OLD GREENWICH, CONN. — A PDA-based drug dose calculator system brought about a marked reduction in medication errors at a university's neonatal intensive care unit, Dr. M. Kabir Abubakar reported a meeting of the Eastern Society for Pediatric Research.
The error reduction, from 1.77 per 100 orders to 0.66 per 100 orders, occurred within a 12-month period after Georgetown University Hospital's NICU mandated that all staff use the Neofax drug database system. The improved performance was all the more remarkable because it occurred during a period of rapid growth in the hospital's neonatal and perinatal departments, with the number of NICU drug orders almost tripling from the previous year.
According to Dr. Abubakar, of Georgetown's division of neonatology, medication errors are a significant contributor to neonatal morbidity in the NICU setting. Neonates are highly vulnerable, and a misplaced decimal point in a dose calculation can have huge clinical implications.
As part of its ongoing quality improvement efforts, MedStar Health—the hospital system that owns Georgetown—put up the funds to provide PDA-based Neofax dose calculators to all NICU physicians, residents, fellows, nurse-practitioners, and dispensing pharmacists. Following a training period, staff was required to use the PDA for all NICU drug orders.
Pharmacists and bedside nurses cross-checked all physician dose calculations using the same system.
“It took about 3 months to get everyone trained and compliant with the system,” said Dr. Abubakar in an interview. “There was some resistance, of course, but the bigger problem was that initially a lot of people were forgetting or losing their PDAs. Eventually, we had to install them in stationary places by every four or five NICU beds.”
The ultimate payoff, in terms of reduced errors, was tremendous. In the 12 months following adoption of the system, the Georgetown team was able to reduce its total medication error rate from 1.77 to 0.66 per 100 orders. Prescription errors dropped from 1 per 100 orders to 0.3 per 100.
There was a 62% reduction in the number of 10-fold dosing errors, that is, errors of decimal point placement, in the year following implementation of the system. Dispensing and administration errors were also reduced, although the baseline numbers for these types of errors were fairly low.
The total number of drug orders at the NICU increased from 13,557 in the year prior to adoption of the PDA system to 31,680.

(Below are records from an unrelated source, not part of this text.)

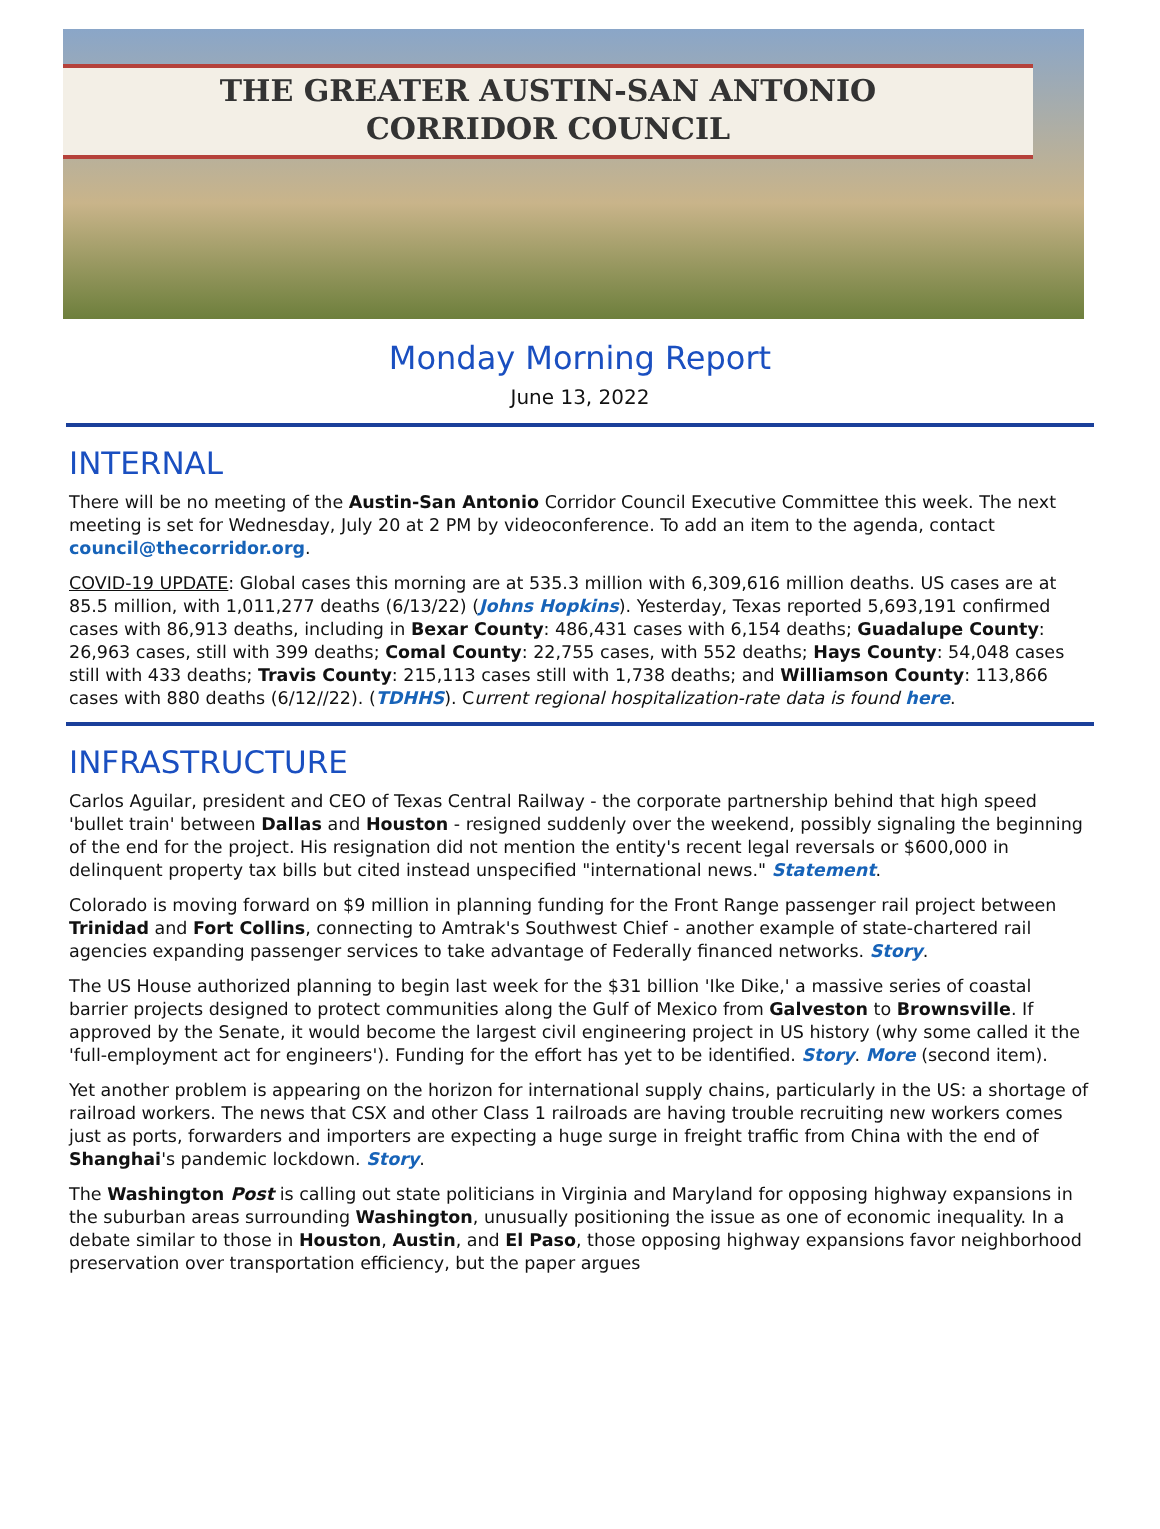THE GREATER AUSTIN-SAN ANTONIO
CORRIDOR COUNCIL
Monday Morning Report
June 13, 2022
INTERNAL
There will be no meeting of the Austin-San Antonio Corridor Council Executive Committee this week. The next meeting is set for Wednesday, July 20 at 2 PM by videoconference. To add an item to the agenda, contact council@thecorridor.org.
COVID-19 UPDATE: Global cases this morning are at 535.3 million with 6,309,616 million deaths. US cases are at 85.5 million, with 1,011,277 deaths (6/13/22) (Johns Hopkins). Yesterday, Texas reported 5,693,191 confirmed cases with 86,913 deaths, including in Bexar County: 486,431 cases with 6,154 deaths; Guadalupe County: 26,963 cases, still with 399 deaths; Comal County: 22,755 cases, with 552 deaths; Hays County: 54,048 cases still with 433 deaths; Travis County: 215,113 cases still with 1,738 deaths; and Williamson County: 113,866 cases with 880 deaths (6/12//22). (TDHHS). Current regional hospitalization-rate data is found here.
INFRASTRUCTURE
Carlos Aguilar, president and CEO of Texas Central Railway - the corporate partnership behind that high speed 'bullet train' between Dallas and Houston - resigned suddenly over the weekend, possibly signaling the beginning of the end for the project. His resignation did not mention the entity's recent legal reversals or $600,000 in delinquent property tax bills but cited instead unspecified "international news." Statement.
Colorado is moving forward on $9 million in planning funding for the Front Range passenger rail project between Trinidad and Fort Collins, connecting to Amtrak's Southwest Chief - another example of state-chartered rail agencies expanding passenger services to take advantage of Federally financed networks. Story.
The US House authorized planning to begin last week for the $31 billion 'Ike Dike,' a massive series of coastal barrier projects designed to protect communities along the Gulf of Mexico from Galveston to Brownsville. If approved by the Senate, it would become the largest civil engineering project in US history (why some called it the 'full-employment act for engineers'). Funding for the effort has yet to be identified. Story. More (second item).
Yet another problem is appearing on the horizon for international supply chains, particularly in the US: a shortage of railroad workers. The news that CSX and other Class 1 railroads are having trouble recruiting new workers comes just as ports, forwarders and importers are expecting a huge surge in freight traffic from China with the end of Shanghai's pandemic lockdown. Story.
The Washington Post is calling out state politicians in Virginia and Maryland for opposing highway expansions in the suburban areas surrounding Washington, unusually positioning the issue as one of economic inequality. In a debate similar to those in Houston, Austin, and El Paso, those opposing highway expansions favor neighborhood preservation over transportation efficiency, but the paper argues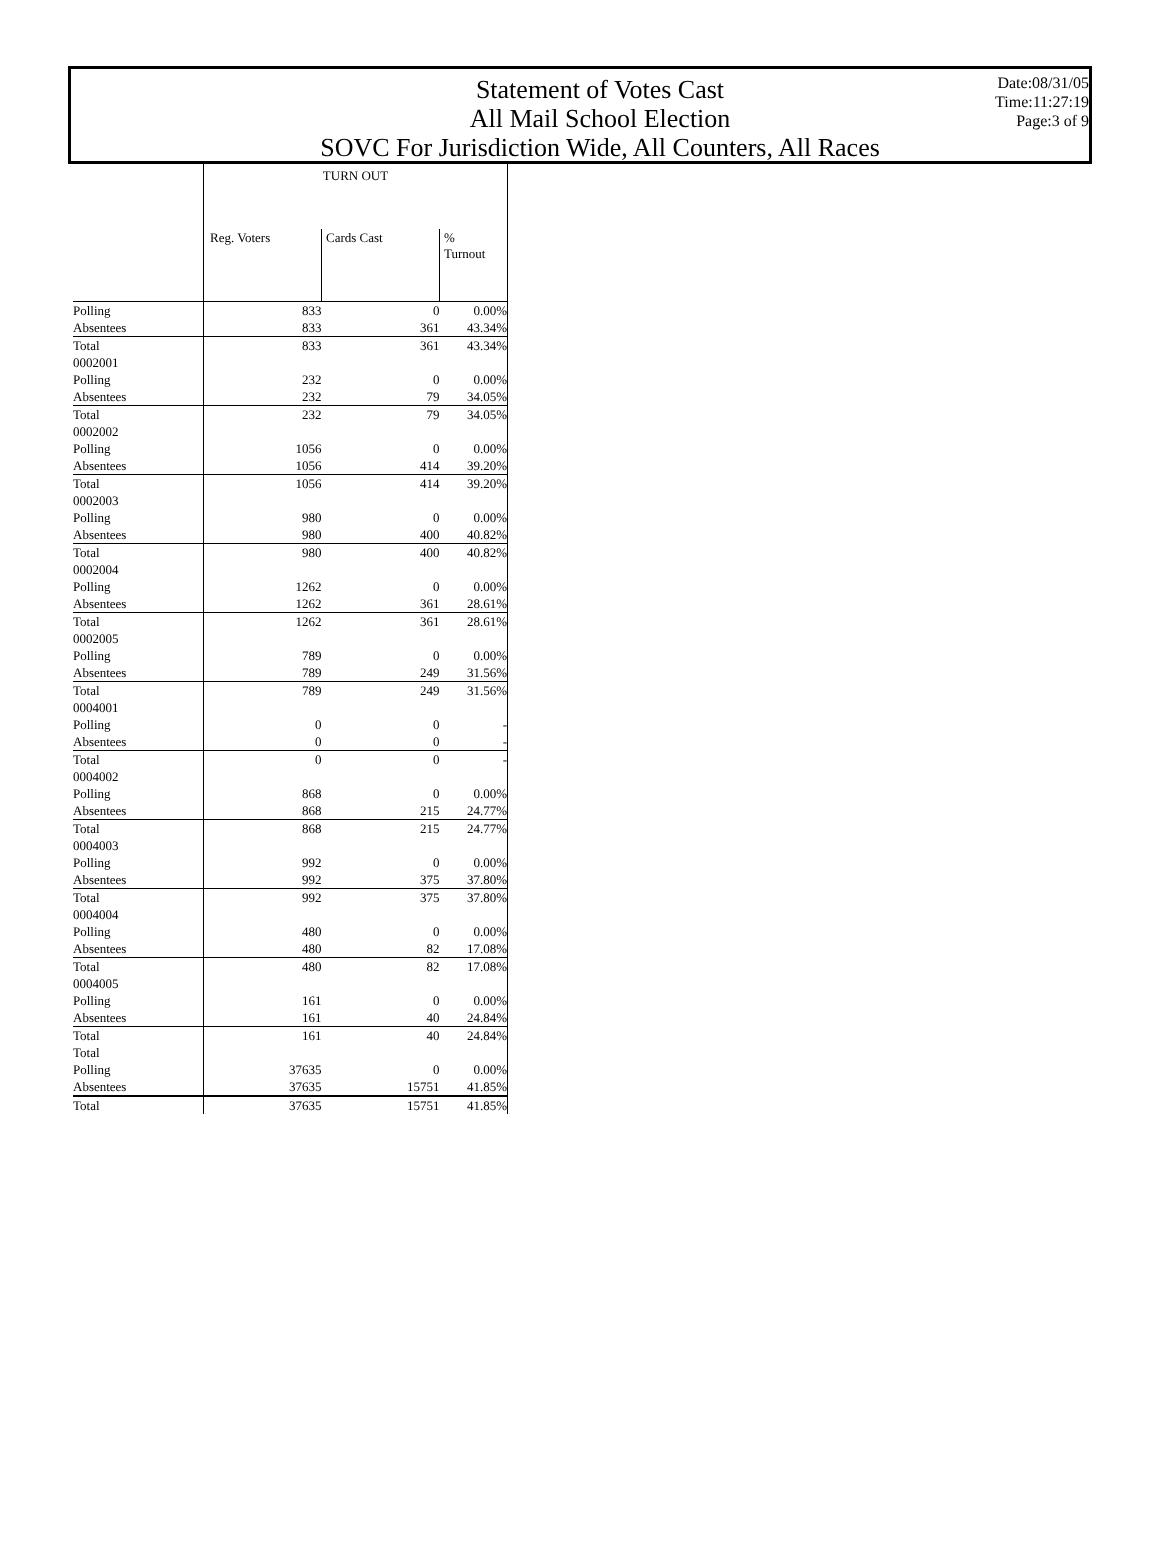Statement of Votes Cast
All Mail School Election
SOVC For Jurisdiction Wide, All Counters, All Races
Date:08/31/05
Time:11:27:19
Page:3 of 9
| | TURN OUT | | |
| | Reg. Voters | Cards Cast | % Turnout |
| Polling | 833 | 0 | 0.00% |
| Absentees | 833 | 361 | 43.34% |
| Total | 833 | 361 | 43.34% |
| 0002001 | | | |
| Polling | 232 | 0 | 0.00% |
| Absentees | 232 | 79 | 34.05% |
| Total | 232 | 79 | 34.05% |
| 0002002 | | | |
| Polling | 1056 | 0 | 0.00% |
| Absentees | 1056 | 414 | 39.20% |
| Total | 1056 | 414 | 39.20% |
| 0002003 | | | |
| Polling | 980 | 0 | 0.00% |
| Absentees | 980 | 400 | 40.82% |
| Total | 980 | 400 | 40.82% |
| 0002004 | | | |
| Polling | 1262 | 0 | 0.00% |
| Absentees | 1262 | 361 | 28.61% |
| Total | 1262 | 361 | 28.61% |
| 0002005 | | | |
| Polling | 789 | 0 | 0.00% |
| Absentees | 789 | 249 | 31.56% |
| Total | 789 | 249 | 31.56% |
| 0004001 | | | |
| Polling | 0 | 0 | - |
| Absentees | 0 | 0 | - |
| Total | 0 | 0 | - |
| 0004002 | | | |
| Polling | 868 | 0 | 0.00% |
| Absentees | 868 | 215 | 24.77% |
| Total | 868 | 215 | 24.77% |
| 0004003 | | | |
| Polling | 992 | 0 | 0.00% |
| Absentees | 992 | 375 | 37.80% |
| Total | 992 | 375 | 37.80% |
| 0004004 | | | |
| Polling | 480 | 0 | 0.00% |
| Absentees | 480 | 82 | 17.08% |
| Total | 480 | 82 | 17.08% |
| 0004005 | | | |
| Polling | 161 | 0 | 0.00% |
| Absentees | 161 | 40 | 24.84% |
| Total | 161 | 40 | 24.84% |
| Total | | | |
| Polling | 37635 | 0 | 0.00% |
| Absentees | 37635 | 15751 | 41.85% |
| Total | 37635 | 15751 | 41.85% |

“The hospital system had a growing number of perinatologists, so our unit was seeing a big increase in the number of patients, and consequently, an increase in the number of drugs ordered,” Dr. Abubakar said at the meeting, cosponsored by the Children's Hospital of Philadelphia. “We would have expected this to increase the error rate, but we saw just the opposite.”
The Palm-based system itself deserves only part of the credit for the improvement, he noted.
Implementation of a system like this naturally prompts clinicians and other staff members to pay closer attention to the accuracy of their prescribing and dose calculations. “Just knowing they're being watched and cross-checked has an effect.” That said, there's no question that digitized dose calculators built on a reliable drug database can greatly reduce the margin of error.